Across the records below, report how many lines include the word "wrist", stating the number alone.

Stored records
+++++
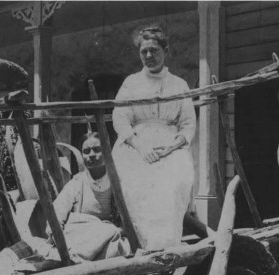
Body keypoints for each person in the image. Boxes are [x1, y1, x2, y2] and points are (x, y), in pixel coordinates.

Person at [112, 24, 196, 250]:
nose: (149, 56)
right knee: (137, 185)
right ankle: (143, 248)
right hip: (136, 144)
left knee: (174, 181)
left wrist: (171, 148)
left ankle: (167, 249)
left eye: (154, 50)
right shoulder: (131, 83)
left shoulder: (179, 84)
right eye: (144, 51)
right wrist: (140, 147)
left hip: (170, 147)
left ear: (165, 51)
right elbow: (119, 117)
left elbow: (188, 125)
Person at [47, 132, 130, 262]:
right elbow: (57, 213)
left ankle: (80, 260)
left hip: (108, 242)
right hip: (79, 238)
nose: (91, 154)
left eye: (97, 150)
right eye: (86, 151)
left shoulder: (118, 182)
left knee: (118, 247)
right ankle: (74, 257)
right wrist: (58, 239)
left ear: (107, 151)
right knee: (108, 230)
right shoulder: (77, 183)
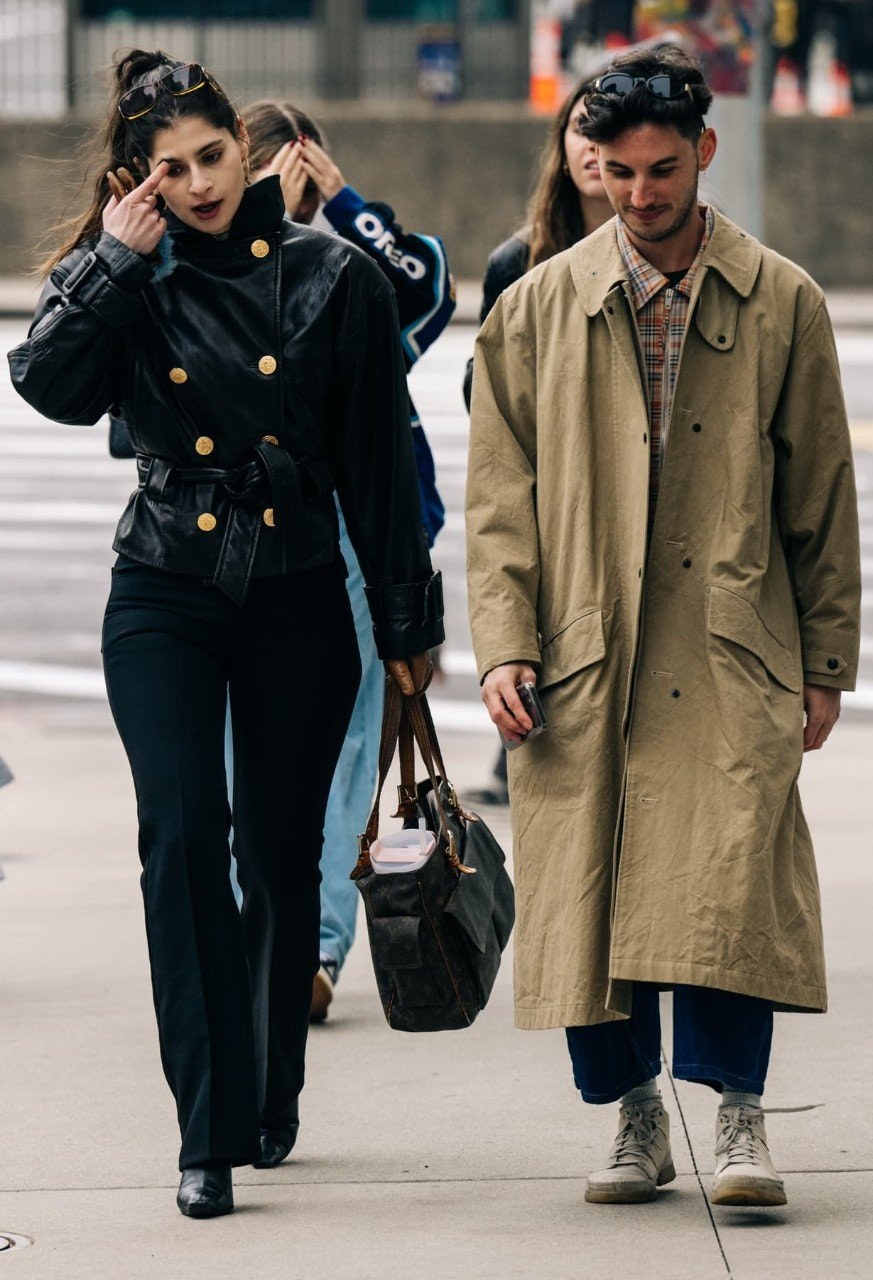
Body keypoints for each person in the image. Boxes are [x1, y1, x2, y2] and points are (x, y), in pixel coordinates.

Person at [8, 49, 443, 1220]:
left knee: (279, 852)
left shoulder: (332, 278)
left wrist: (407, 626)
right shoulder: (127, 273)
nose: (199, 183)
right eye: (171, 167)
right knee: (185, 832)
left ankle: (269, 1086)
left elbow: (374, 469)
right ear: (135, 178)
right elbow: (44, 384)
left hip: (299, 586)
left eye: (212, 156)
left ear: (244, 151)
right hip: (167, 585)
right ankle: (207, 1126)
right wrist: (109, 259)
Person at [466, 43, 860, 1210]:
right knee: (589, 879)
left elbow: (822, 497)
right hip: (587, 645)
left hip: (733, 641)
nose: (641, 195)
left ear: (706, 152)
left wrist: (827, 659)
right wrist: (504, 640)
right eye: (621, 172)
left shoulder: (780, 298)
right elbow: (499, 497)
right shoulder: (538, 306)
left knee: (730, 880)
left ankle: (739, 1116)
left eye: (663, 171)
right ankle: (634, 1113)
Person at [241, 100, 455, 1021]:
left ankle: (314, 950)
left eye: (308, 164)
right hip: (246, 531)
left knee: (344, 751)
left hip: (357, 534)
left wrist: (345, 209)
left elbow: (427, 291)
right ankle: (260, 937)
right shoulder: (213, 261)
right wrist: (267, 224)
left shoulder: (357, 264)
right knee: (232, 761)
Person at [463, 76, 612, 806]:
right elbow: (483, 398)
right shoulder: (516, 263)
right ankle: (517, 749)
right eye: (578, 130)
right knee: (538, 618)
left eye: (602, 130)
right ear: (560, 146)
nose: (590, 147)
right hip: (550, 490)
+++++
### ANSWER FOR THIS EXERCISE:
9